Tammy Faye Starlite (here, as Nico) will perform an adaptation of her acclaimed performance piece, “Nico/Chelsea Mädchen.”  PHOTO BY BOB GRUEN
Tammy Faye Starlite (here, as Nico) will perform an adaptation of her acclaimed performance piece, “Nico/Chelsea Mädchen.”
PHOTO BY BOB GRUEN

Another performer at this year’s festival, Tammy Faye Starlite, has been a staple in the NYC and international music and cabaret scenes since the mid-1990s. Starlite, who is best known for her satiric characterization of a bible-thumping country singer, has recently charted new territory with her portrayal of Nico, erstwhile Velvet Underground singer and Warhol superstar. On Saturday afternoon, Starlite will perform “Ein Nacht Mit Nico: A Funereal Cabaret,” a production that has been adapted from her much-lauded performance piece, “Nico/Chelsea Mädchen.”
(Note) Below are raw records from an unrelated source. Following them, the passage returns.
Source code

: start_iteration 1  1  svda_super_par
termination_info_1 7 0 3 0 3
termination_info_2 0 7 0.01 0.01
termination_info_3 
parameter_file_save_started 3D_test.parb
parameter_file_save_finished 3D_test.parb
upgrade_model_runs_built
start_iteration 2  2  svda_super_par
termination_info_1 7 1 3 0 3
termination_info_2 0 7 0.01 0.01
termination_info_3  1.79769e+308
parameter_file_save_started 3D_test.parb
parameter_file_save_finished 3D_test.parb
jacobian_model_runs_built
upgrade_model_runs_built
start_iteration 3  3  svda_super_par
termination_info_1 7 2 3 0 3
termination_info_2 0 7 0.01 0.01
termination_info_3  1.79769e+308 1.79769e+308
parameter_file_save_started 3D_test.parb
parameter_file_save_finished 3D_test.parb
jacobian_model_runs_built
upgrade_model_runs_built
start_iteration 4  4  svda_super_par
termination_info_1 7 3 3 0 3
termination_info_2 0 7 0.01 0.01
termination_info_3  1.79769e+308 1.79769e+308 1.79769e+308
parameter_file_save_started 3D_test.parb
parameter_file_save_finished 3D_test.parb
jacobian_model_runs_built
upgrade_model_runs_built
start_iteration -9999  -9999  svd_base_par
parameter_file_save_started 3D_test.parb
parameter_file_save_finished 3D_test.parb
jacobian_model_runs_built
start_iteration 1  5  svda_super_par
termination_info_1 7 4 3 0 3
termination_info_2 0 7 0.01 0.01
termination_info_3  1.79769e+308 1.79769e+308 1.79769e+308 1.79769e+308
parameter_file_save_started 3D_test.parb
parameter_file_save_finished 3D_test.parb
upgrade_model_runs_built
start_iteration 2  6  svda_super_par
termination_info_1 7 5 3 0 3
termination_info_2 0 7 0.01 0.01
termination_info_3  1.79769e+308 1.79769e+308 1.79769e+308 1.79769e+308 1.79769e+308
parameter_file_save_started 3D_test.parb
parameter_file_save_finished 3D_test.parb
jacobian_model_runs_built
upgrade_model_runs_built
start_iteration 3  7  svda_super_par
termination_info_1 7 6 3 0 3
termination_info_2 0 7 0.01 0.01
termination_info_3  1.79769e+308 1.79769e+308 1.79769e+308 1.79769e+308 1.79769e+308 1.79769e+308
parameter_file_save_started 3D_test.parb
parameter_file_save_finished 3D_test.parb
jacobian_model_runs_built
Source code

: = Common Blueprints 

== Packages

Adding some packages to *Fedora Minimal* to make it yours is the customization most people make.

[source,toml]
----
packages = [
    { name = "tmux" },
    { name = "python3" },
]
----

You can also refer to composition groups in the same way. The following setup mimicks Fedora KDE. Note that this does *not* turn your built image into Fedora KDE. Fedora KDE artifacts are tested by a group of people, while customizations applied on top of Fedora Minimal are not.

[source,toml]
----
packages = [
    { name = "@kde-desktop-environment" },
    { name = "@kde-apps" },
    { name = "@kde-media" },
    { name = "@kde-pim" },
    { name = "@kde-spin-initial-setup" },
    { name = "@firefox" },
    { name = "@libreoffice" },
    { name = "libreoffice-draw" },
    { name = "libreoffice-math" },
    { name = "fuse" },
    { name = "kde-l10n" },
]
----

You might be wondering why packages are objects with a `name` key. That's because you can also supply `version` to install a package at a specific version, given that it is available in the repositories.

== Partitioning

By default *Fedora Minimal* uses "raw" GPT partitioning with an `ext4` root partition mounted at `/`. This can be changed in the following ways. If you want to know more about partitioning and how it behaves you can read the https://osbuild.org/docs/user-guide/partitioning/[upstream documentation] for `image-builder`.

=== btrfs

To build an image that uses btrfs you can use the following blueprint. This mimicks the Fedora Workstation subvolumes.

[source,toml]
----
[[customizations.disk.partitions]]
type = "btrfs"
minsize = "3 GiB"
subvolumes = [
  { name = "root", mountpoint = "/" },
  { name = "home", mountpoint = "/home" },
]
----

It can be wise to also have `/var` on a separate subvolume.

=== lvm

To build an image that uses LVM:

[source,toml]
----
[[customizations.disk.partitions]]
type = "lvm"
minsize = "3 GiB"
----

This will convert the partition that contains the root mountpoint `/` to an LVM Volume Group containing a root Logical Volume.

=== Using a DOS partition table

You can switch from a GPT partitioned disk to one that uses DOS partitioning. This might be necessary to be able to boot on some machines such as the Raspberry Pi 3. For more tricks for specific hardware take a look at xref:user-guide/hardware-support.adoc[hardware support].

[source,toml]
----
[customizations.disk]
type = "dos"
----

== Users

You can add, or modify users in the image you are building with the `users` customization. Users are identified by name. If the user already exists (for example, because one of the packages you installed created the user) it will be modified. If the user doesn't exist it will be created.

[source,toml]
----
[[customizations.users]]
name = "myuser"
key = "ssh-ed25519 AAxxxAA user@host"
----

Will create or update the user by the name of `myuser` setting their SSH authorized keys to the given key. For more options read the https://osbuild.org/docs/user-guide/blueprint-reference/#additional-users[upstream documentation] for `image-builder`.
All told, the 2014 RE/Mixed Media Festival will host over 70 artists and speakers over the course of the weekend, with Saturday programming broken into two parts — daytime events will be held at The New School from 10am-5pm and, after a break for dinner, will continue at CultureHub from 6-10pm. Both halves of the day will employ the “cross-pollination” programming strategy and include performances, installations and discussions. Sunday is dedicated mainly to hands-on workshops in everything from media literacy to hip-hop. At the festival’s closing event on Sunday, Erin Barra will perform a live remix of all the festival’s works — the films, music, talks and installations — a fitting culmination to a weekend devoted to the art of remix.

 

 Tom Tenney — a contributor to this publication on the topics of music, media and technology — is an artist, educator, writer and producer. He is the co-founder and director of the RE/Mixed Media Festival, a contributor to the forthcoming anthology “The Routledge Companion to Remix Studies” and a professor of media studies at Hofstra University in Hempstead, NY.